Dans la foulée, certains se sont laissés envahir par l’émotion. A la vue des photographies dégradantes de ces deux hommes, avérés proches de Laurent Gbagbo. Aux uns la pitié, les pleurs ; aux autres, la colère, l’indignation…, oubliant que ces deux jeunes leaders d’opinion ne sont rien de plus, aux yeux du régime Ouattara, que des trophées de guerre et non pas, comme ce régime veut le faire croire à l’opinion, des prisonniers de droit commun.
Qu’elles sachent, ces personnes enclines aux émotions gratuites, que ce temps, le temps des pleurs, est révolu. Les lamentations n’ont jamais rien résolus. Seule l’action coordonnée et soutenue peut influencer le cours des choses, dans le sens que l’on souhaite. Et cela, les gens du peuple ne le savent que très bien. D’ailleurs, depuis belle lurette, une chose est certaine : nous sommes bel et bien, en Côte d’Ivoire, en face d’un régime tortionnaire et totalitaire ; un régime qui n’accorde aucune considération au respect des droits de l’homme, comme l’ont maintes fois confirmé les organisations internationales de défense des droits de l’homme, dans leurs différents rapports. Pire, nous avons affaire, en Côte d’Ivoire, à un régime qui pratique, à grande échelle, une justice des vainqueurs, consolidée par un « rattrapage ethnique » flagrant.
Nous n’allons donc pas céder aux émotions. Mais nous vous inviterons, à travers ce qu’il est convenu d’appeler « la guerre des photos », à observer de près la laideur d’un régime, détenteur d’un pouvoir immérité. Pour que, le moment venu, il puisse être traité comme tel.
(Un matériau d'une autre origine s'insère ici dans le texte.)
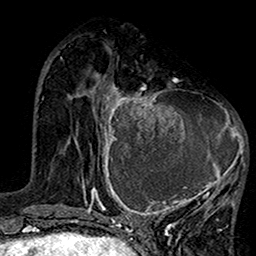
Breast MRI (dynamic contrast-enhanced), one axial slice; position 49 of 160 along the scan axis; cropped to one breast; dynamic contrast-enhanced series, time point 2 of 7 at this slice position (early post-contrast); 1.5 T; TE 2.7 ms, TR 5.2 ms; 256 × 256 image matrix. Female patient.
Outlined on this slice (semi-automatically segmented with operator editing):
- enhancing-tissue mask used for the functional tumour volume (all voxels passing the contrast-enhancement thresholds inside the analysis volume; usually the tumour): bounding box (x1, y1, x2, y2) in pixels: (99, 77, 247, 220)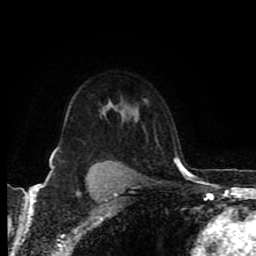
Breast MRI (dynamic contrast-enhanced), one axial slice. Slice 65 of 80 in the series (ordered by position). Cropped to one breast. Dynamic contrast-enhanced series, time point 2 of 8 at this slice position (early post-contrast). 1.5 T. TE 4.2 ms, TR 6.9 ms. 2 mm slice thickness. 256 × 256 image matrix, field of view 160 × 160 mm. Female patient.
Annotated regions visible in this slice (semi-automatically segmented with operator editing):
- enhancing-tissue mask used for the functional tumour volume (all voxels passing the contrast-enhancement thresholds inside the analysis volume; usually the tumour): bounding box <49,162,121,176> (left, top, right, bottom; pixels)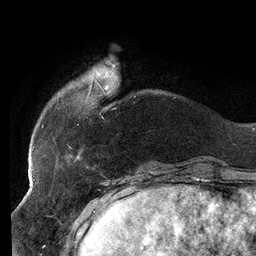
Breast MRI (dynamic contrast-enhanced), one axial slice; slice 27 of 134 in the series (ordered by position); cropped to one breast; dynamic contrast-enhanced series, time point 2 of 6 at this slice position (early post-contrast); 3 T; TE 2.7 ms, TR 6.5 ms; 1.2 mm slice thickness; 256 × 256 image matrix, field of view 200 × 200 mm. Female patient.
Outlined on this slice (semi-automatically segmented with operator editing):
- enhancing-tissue mask used for the functional tumour volume (all voxels passing the contrast-enhancement thresholds inside the analysis volume; usually the tumour): bounding box (x1, y1, x2, y2) in pixels: (42, 79, 136, 159)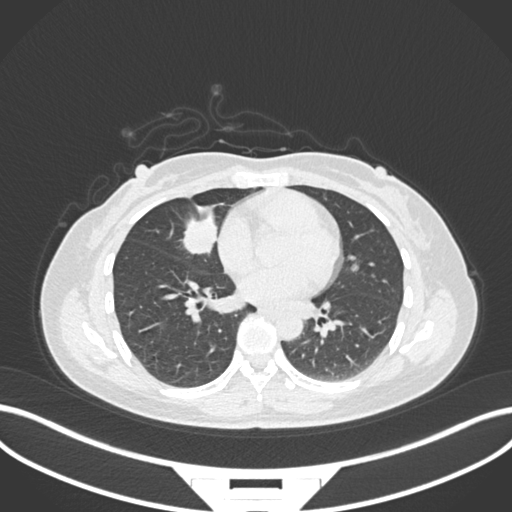
Chest CT, one axial slice; slice 72 of 171 in the series (ordered by position); lung window (W 1500 / L -600 HU); 1 mm slice thickness; 512 × 512 image matrix, field of view 400 × 400 mm. Patient: female, 43 years. From the clinical record (not read from this slice): clinical TNM (as recorded): T1c N3 M1; histopathological grade: G1.
Outlined on this slice (rectangle marked by the reading radiologist):
- lung tumour (recorded histology: adenocarcinoma): bounding box (x1, y1, x2, y2) in pixels: (176, 211, 219, 261)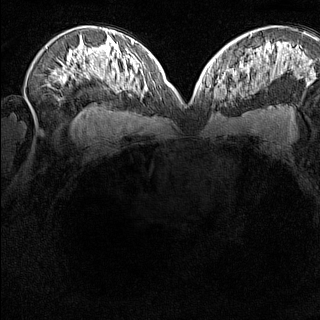
Breast MRI (dynamic contrast-enhanced), one axial slice; dynamic contrast-enhanced series, time point 2 of 8 at this slice position (early post-contrast); 1.5 T; TE 1.8 ms, TR 5 ms; 1 mm slice thickness; 320 × 320 image matrix. Female patient.
Annotated regions visible in this slice (semi-automatically segmented with operator editing):
- enhancing-tissue mask used for the functional tumour volume (all voxels passing the contrast-enhancement thresholds inside the analysis volume; usually the tumour): bounding box [x1, y1, x2, y2] px = [213, 74, 231, 100]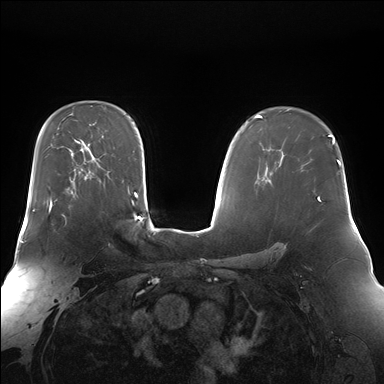
Breast MRI (dynamic contrast-enhanced), one axial slice. Slice 108 of 176 in the series (ordered by position). Dynamic contrast-enhanced series, time point 2 of 7 at this slice position (early post-contrast). 1.5 T. TE 1.5 ms, TR 4.1 ms. 1.4 mm slice thickness. 384 × 384 image matrix, field of view 360 × 360 mm. Female patient.
Outlined on this slice (semi-automatic segmentation, software-assisted and operator-edited):
- enhancing-tissue mask used for the functional tumour volume (all voxels passing the contrast-enhancement thresholds inside the analysis volume; usually the tumour): bounding box [x1, y1, x2, y2] px = [47, 199, 66, 224]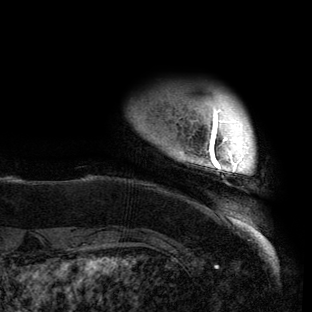
Breast MRI (dynamic contrast-enhanced), one axial slice. Position 9 of 150 along the scan axis. Cropped to one breast. Dynamic contrast-enhanced series, time point 2 of 6 at this slice position (early post-contrast). 3 T. TE 2.7 ms, TR 6.5 ms. 1.2 mm slice thickness. 312 × 312 image matrix, field of view 244 × 244 mm. Female patient.
Annotated regions visible in this slice (semi-automatically segmented with operator editing):
- enhancing-tissue mask used for the functional tumour volume (all voxels passing the contrast-enhancement thresholds inside the analysis volume; usually the tumour): bounding box [x1, y1, x2, y2] px = [180, 108, 254, 221]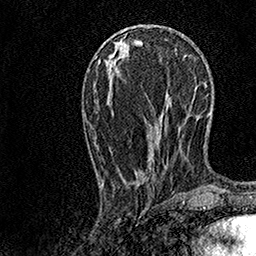
Breast MRI, one axial slice. Position 47 of 158 along the scan axis. Cropped to one breast. Dynamic contrast-enhanced series, time point 2 of 7 at this slice position (early post-contrast). 1.5 T. TE 3.5 ms, TR 7.2 ms. 256 × 256 image matrix. Female patient.
Annotated regions visible in this slice (semi-automatic segmentation, software-assisted and operator-edited):
- enhancing-tissue mask used for the functional tumour volume (all voxels passing the contrast-enhancement thresholds inside the analysis volume; usually the tumour): bounding box (x1, y1, x2, y2) in pixels: (102, 28, 180, 187)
Depuis le 9 mars 2014, des photos de Blé Goudé Charles et de Jean Yves Dibopieu sont anonymement publiées sur les réseau sociaux, dans un contexte où, ni les parents, ni les amis, encore moins les avocats de ces derniers, n’avaient aucune nouvelles d’eux, là où le régime d’Abidjan, par la voix de son « sécurocrate » attitré, Hamed Bakayoko, soutenait mordicus, que Blé Goudé notamment, était détenu, selon ses propres termes, dans une « résidence protégée » et « bien traité ». Dès la publication des photos, l’indignation s’empare des milliers d’internautes. Des photos où l’on peut clairement voir des prisonniers barbus, visiblement amaigris, couchés à même le sol, vêtus de leurs seuls caleçons. Puis la presse prend le relai, les jours suivants. L’opinion est choquée. N’ayant aucun argument solide pour se défendre, et débordé par la vague d’indignation qui ne cesse d’enfler, très vite, le régime criera au « montage » et à la « mise en scène », par la voix de Koné Bruno, son porte-parole. Quelques jours après, de nouvelles photos, notamment de Blé Goudé, sont publiées sur la page facebook de monsieur Hamed Bakayoko, visiblement, dans une tentative de contre-attaque. On y voit Blé Goudé, apparemment forcé à jouer les mannequins de circonstance, au cours d’une séance de prise de vues rapidement improvisée. Au lieu de produire l’effet escompté, c’est bien le contraire qui se produit. Des détails flagrants, décelés dans les nouvelles photographies, démontrent la supercherie, la mise en scène grotesque du régime d’Alassane Ouattara. Un régime qui, de peur de se discréditer d’avantage, n’a finalement d’autre choix que de laisser éclater la vérité. Blé Goudé sera entendu par un juge. Enfin ! Depuis tout ce temps, pourrait-on s’exclamer. Notons au passage que si Blé Goudé lui, a pu rencontrer ses avocats, voir le juge et bénéficier, d’un bref séjour dans « sa » fameuse « résidence protégée », personne ne sait en revanche, le sort réservé à Jean-Yves Dibopieu. En fin de compte, c’est la conférence de presse animée le vendredi 14 mars 2104, par les avocats de Blé Goudé Charles, qui mettra fin à la polémique et viendra clouer le bec au régime manipulateur d’Abidjan. Blé Goudé et Jean-Yves Dibopieu étaient bel et bien incarcérés dans les geôles de la DST (Direction de la Surveillance du Territoire), dans des conditions drastiques, humiliantes et dégradantes et non pas comme annoncé par ceux qui disent nous gouverner, dans une « résidence protégée ».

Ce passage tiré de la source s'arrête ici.